Brendan Quinn and CJ Moore, The Athletic: Michigan hiring Florida Atlantic’s Dusty May as next head coach on 5-year deal

May won in a place where no one has ever won before. FAU had never had three consecutive winning seasons in league play before May got there, and only twice had it had back-to-back winning league records. May produced winning records in FAU’s final three years in Conference USA and extended the streak to four with a 14-4 record in the school’s first season in the AAC. May is all about relationships. His players look at him like a father figure.

May’s teams spread the floor, shoot a lot of 3s and know how to play in space. When he got to FAU, his plan was to recruit internationally for a skilled big man who could stretch the floor because all the best bigs in the C-USA were athletic rim protectors. In his first year, he had every center shooting 100 extra 3s after every practice. He proved he could adapt when FAU landed a more traditional, back-to-the-basket big in Vladislav Goldin.

“He’s a high-major talent,” May told The Athletic this year. “You can get a high-level talent, you figure out how to use him.”

Defensively, May’s teams try to keep assist rates low and make teams score in isolation or the mid-range. His teams play to the numbers and their strengths.

Matt Norlander, CBS Sports: College basketball coaching changes tracker 2024: Dusty May picks Michigan, forcing Louisville to pivot

Howard would have been able to hold on to the job if Michigan had been 13-19 instead of 8-24. If it was 7-13 in the Big Ten instead of 3-17. In comes May, and it’s a major shift.
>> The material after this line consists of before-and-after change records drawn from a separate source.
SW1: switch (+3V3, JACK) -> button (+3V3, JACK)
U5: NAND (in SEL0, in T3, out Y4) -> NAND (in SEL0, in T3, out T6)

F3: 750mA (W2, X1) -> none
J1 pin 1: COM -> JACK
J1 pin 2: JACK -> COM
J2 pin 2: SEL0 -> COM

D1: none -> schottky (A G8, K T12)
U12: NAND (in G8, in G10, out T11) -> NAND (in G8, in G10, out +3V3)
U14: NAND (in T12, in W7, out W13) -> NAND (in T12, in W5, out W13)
The Wolverines bring in a guy with a squeaky-clean image who built FAU into a viable mid-major; the Owls were irrelevant and almost always under .500 on an annual basis prior to his arrival. May is making a jump, but this is no sure thing; he was the hottest name on the carousel this season. Michigan finished last in the Big Ten and will have a major roster flip. It’s ahead of the race in the portal because it beat a lot of other power-conference programs to fill the job.

Josh Yourish, Big Red Louie: Where does Louisville go now after missing on Dusty May? And was he even a big prize?

May is rightfully one of the top candidates for the available major-program jobs, but if things go wrong for him at Michigan, the college basketball world will ask if one good postseason should have been enough to justify the hire.

The big problem is that, while May isn’t a slam dunk hire, he was still the best option on the board and he chose Michigan over Louisville. So again I’ll ask, where does Louisville go from here? 

Louisville isn’t quite a blue blood, but for years it was the tier just below. But now with the ACC falling behind the newly loaded Big Ten and SEC, and nearly a decade between the program and its last national relevance that wasn’t tied to a scandal, the job may not be quite as desirable as expected. It’ll be a total overhaul for whoever ends up taking it, so the administration needs to choose somebody who isn’t afraid of a rebuild, and it needs to be patient with his construction.